DOCUMENT TEXT below:

Here’s the Monday linkage wrapped in a nice bow for you.
From Sports Business Journal’s John Ourand and Michael Smith, they report that ESPN will pay an average of $80 million per year to air the Rose Bowl. That more than doubles the current contract which pays $30 million.
Liz Mullen of SBJ says a noted movie studio is forming a sports talent agency further melding Hollywood and athletics.
Also from Sports Business Journal, Chris Botta notes that Brooklyn is ready and waiting if the New York Islanders can’t find a new home on Long Island
Michael Hiestand of USA Today says Bill Walton returns to national TV through ESPN as he’ll become the network’s analyst for Pac-12 basketball games.
Mike Reynolds at Multichannel News writes that the early sign up numbers for NBC’s Olympic apps are encouraging.
Mike says NBCUniversal is looking to make the 2012 London Games a truly digital experience.
Ed Sherman of The Sherman Report talks with NBC’s Bob Costas about turning 60.
Talkers Magazine, the so-called Bible of Talk Radio, lists its 2012 Heavy 100 of Sports Talk. WEEI’s Dennis & Callahan are in the top ten, Toucher & Rich of 98.5 The Sports Hub are ranked 11th. The Big Show with Glenn Ordway and Michael Holley, Felger & Mazz and Mutt & Merloni are also on the list. No ranking for Gresh & Zo.

End of DOCUMENT TEXT.

• EXERCISE TASKS:
a - According to the sports media roundup, what average yearly amount will ESPN pay to air the Rose Bowl?
b - Carry on the sports media roundup from its final item, adding further entries in the same style.
You won't need the entries for this work.

EXTRACTED RECORDS below:

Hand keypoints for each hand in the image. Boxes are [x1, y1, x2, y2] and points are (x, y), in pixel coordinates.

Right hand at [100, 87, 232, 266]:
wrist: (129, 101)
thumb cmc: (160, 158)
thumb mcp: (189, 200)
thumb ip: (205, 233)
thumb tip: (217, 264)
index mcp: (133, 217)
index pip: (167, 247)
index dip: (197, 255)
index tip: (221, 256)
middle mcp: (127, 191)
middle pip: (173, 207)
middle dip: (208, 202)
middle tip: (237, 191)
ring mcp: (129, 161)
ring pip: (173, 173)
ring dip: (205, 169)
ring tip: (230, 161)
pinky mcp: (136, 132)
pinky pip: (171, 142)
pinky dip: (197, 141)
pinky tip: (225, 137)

End of EXTRACTED RECORDS.
EXTRACTED RECORDS below:

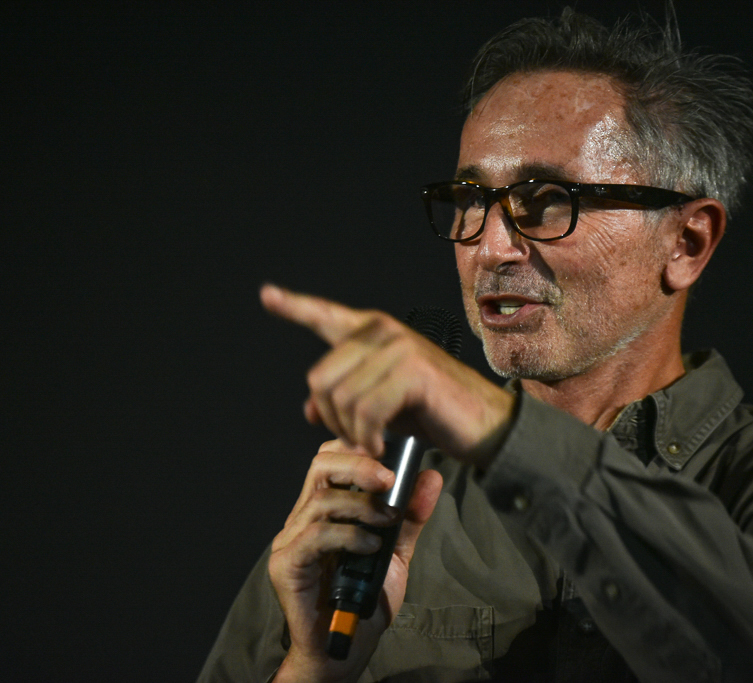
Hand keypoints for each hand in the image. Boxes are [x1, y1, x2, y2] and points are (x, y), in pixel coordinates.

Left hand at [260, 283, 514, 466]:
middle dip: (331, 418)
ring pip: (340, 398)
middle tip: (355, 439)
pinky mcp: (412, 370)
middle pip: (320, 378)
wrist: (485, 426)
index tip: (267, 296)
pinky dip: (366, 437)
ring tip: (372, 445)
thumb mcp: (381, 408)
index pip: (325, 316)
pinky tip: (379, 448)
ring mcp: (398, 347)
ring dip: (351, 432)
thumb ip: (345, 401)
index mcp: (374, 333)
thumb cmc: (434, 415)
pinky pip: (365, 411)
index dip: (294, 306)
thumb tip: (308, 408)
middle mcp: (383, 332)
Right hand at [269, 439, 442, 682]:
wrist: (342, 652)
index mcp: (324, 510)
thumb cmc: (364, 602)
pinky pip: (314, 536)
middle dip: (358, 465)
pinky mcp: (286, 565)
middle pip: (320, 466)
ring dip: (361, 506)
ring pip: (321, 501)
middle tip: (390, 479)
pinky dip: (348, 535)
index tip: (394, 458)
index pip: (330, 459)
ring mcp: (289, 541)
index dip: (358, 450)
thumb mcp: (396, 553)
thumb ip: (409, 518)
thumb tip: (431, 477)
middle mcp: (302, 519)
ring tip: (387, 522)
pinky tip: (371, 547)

End of EXTRACTED RECORDS.
EXTRACTED RECORDS below:

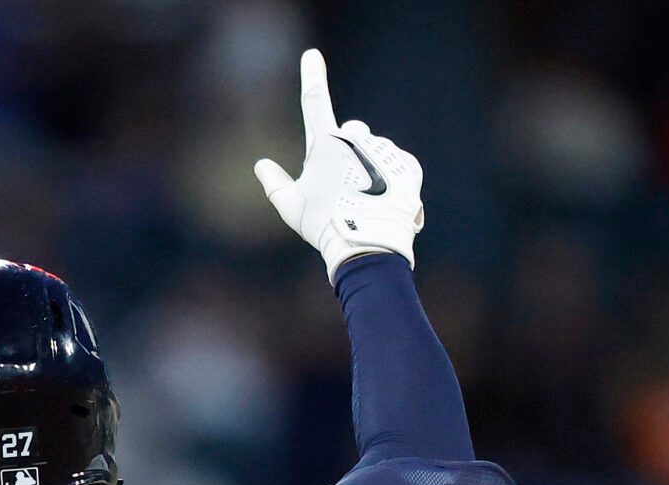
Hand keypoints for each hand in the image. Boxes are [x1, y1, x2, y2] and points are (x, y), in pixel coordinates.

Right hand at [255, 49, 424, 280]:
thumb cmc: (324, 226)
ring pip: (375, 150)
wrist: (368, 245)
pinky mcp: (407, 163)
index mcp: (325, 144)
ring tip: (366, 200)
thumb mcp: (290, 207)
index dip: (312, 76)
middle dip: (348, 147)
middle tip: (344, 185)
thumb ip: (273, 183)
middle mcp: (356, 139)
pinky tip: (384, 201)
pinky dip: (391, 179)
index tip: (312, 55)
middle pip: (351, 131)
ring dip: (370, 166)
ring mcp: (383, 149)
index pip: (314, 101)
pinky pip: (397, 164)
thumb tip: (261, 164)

End of EXTRACTED RECORDS.

• ANSWERS TO THE PROBLEMS:
a - An average of $80 million per year.

b -
Lisa O’Carroll of the London (UK) Guardian says Britain’s oldest and largest black newspaper has been denied credentials to the Olympics Stadium for the track & field events.
George Winslow from Broadcasting & Cable notes that it’s expected that social media will be heavily used for the Olympics.
Matt Rudnitsky of SportsGrid notes that ESPN’s Captain Blowhard and Dallas Mavericks owner Mark Cuban are engaging in the next Great Twitter feud.
Brian Clapp at Sports TV Jobs wonders how NFL Network’s new morning show can sustain fresh content over a four hour period every day.
Kirk Minihane of WEEI.com tackles the question over whether the Boston Red Sox should fire advisor Bill James over his comments on ESPN Radio about Joe Paterno and the Jerry Sandusky scandal.
If it’s Monday, then it must mean that the New York Post’s Phil Mushnick is in a bad mood about something.
Pete Dougherty of the Albany Times Union writes that Syracuse has negotiated an early exit to the ACC from the Big East Conference.
Ken Schott from the Schenectady Gazette notes that ESPN is starting its weekday coverage of the Open Championship earlier than previously announced.
DCRTV’s Dave Hughes writing in Press Box talks about the friendship that has developed between MASN’s Washington Nationals studio team of the great Johnny Holliday and Ray Knight.
Dan Steinberg of the Washington Post’s DC Sports Bog noticed that Democratic
gargoyle strategist James Carville wore a Nats t-shirt on MSNBC over the weekend.
Tom Jones of the Tampa Bay Times has a look back at the weekend in sports television.
Mike Herndon of the Mobile (AL) Press-Register writes about the SEC releasing its early-season football TV schedule.
David Barron of the Houston Chronicle looks back at the ten years since the failed US Olympic bids for the 2012 Games.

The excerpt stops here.